A Valley businessman wants to change the way the city of Glendale does business.
The only problem is he's got a history of financial problems of his own.
Robert Petrone, 66, told CBS5 that one of his first orders of business is to stop the mismanagement of money that's plagued the city.
"I see money that was $5.5 million to $6 million of citizens' money that was tainted, misappropriated, done without the knowledge of the City Council," said Petrone. "How many fire trucks and police cars could we have bought with $5 to $6 million?"
But managing money may not be Petrone's strong suit.
CBS5 did some digging and found a long history of financial problems in Petrone's past, dating back to 2003, including not paying credit cards, bounced checks and thousands of dollars in unpaid debt.
CBS5 uncovered more than 20 civil and criminal cases in Valley justice courts, all connected to Petrone or his landscaping business.

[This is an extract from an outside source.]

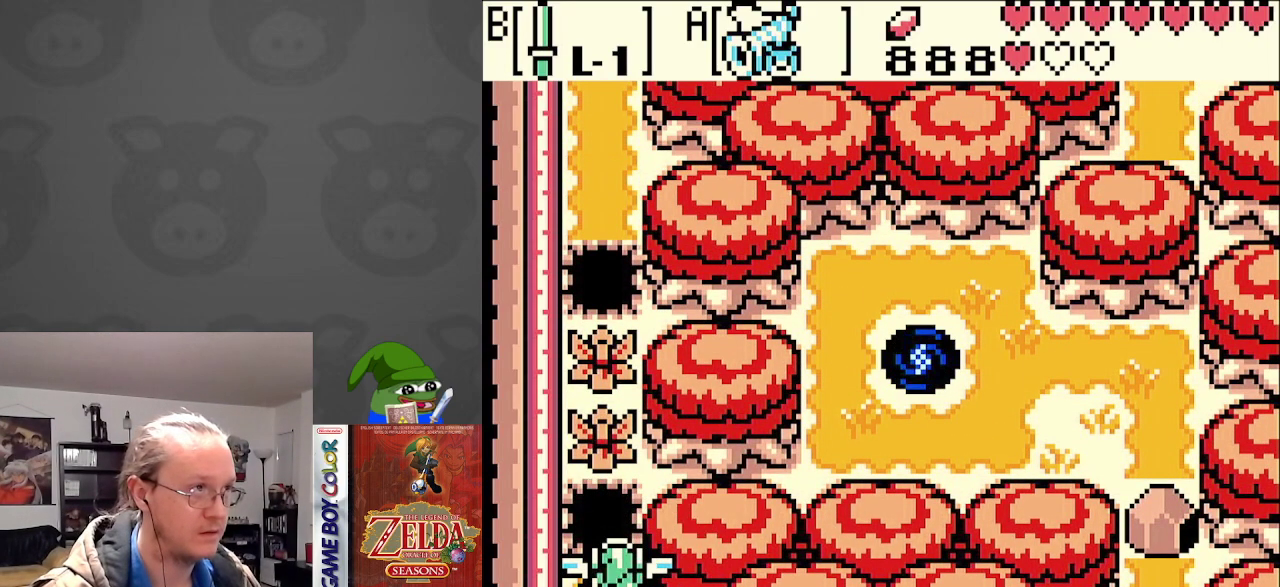
{"buttons": [], "events": [[200, "DPAD_UP", "down"], [267, "DPAD_UP", "up"], [333, "B", "down"], [433, "B", "up"]]}
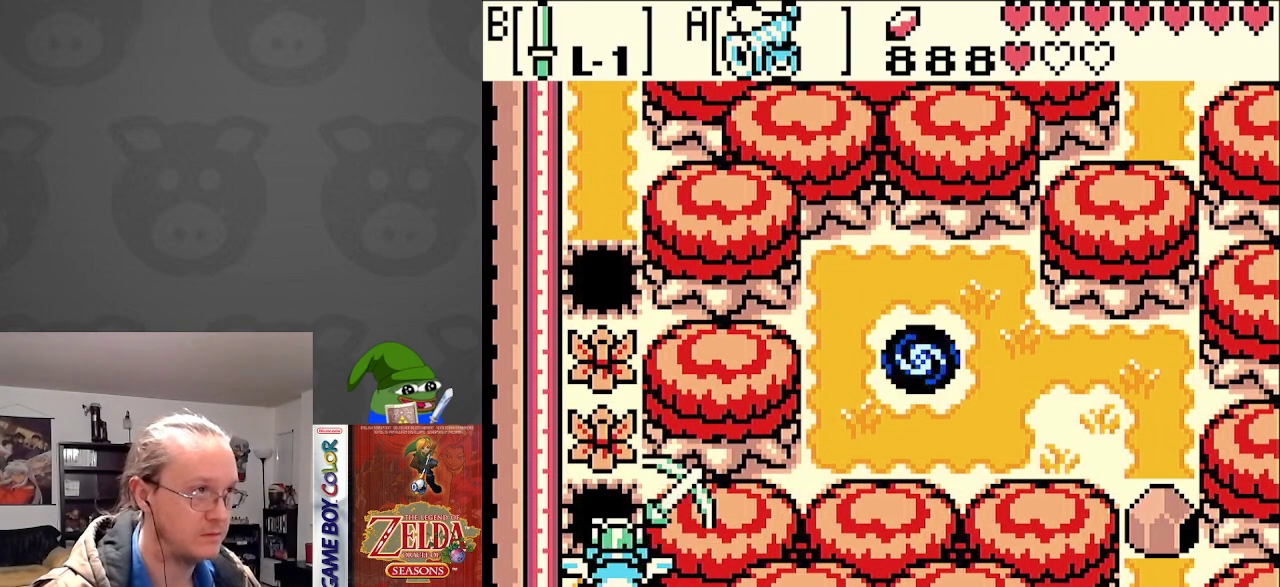
{"buttons": [], "events": [[100, "DPAD_DOWN", "down"], [200, "DPAD_DOWN", "up"], [250, "B", "down"], [350, "B", "up"]]}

"How do you expect the people of Glendale to trust you with their money?" asked CBS5.
"If there was anything that didn't get covered in the course of our business, we made it right to everybody. We've always done right by that," said Petrone. "We got caught in a downturn, like everybody several years ago, but have paid the people we owed."
CBS5 also found several complaints against Petrone's company, including one that accused them of doing work without a proper permit.
Petrone said they have addressed all their past problems and learned from them and believes the adversity he's faced would make him an excellent City Council member.
"I think when you run for public office, life becomes an open book," said Petrone. "We were prepared to answer those questions. We wanted to satisfy those obligations and do the right thing. We've always done the right thing."
Petrone is currently the chairman of the city's Planning Commission.
Glendale City Council member Manny Martinez, who will not seek re-election, has endorsed Petrone to fill his seat.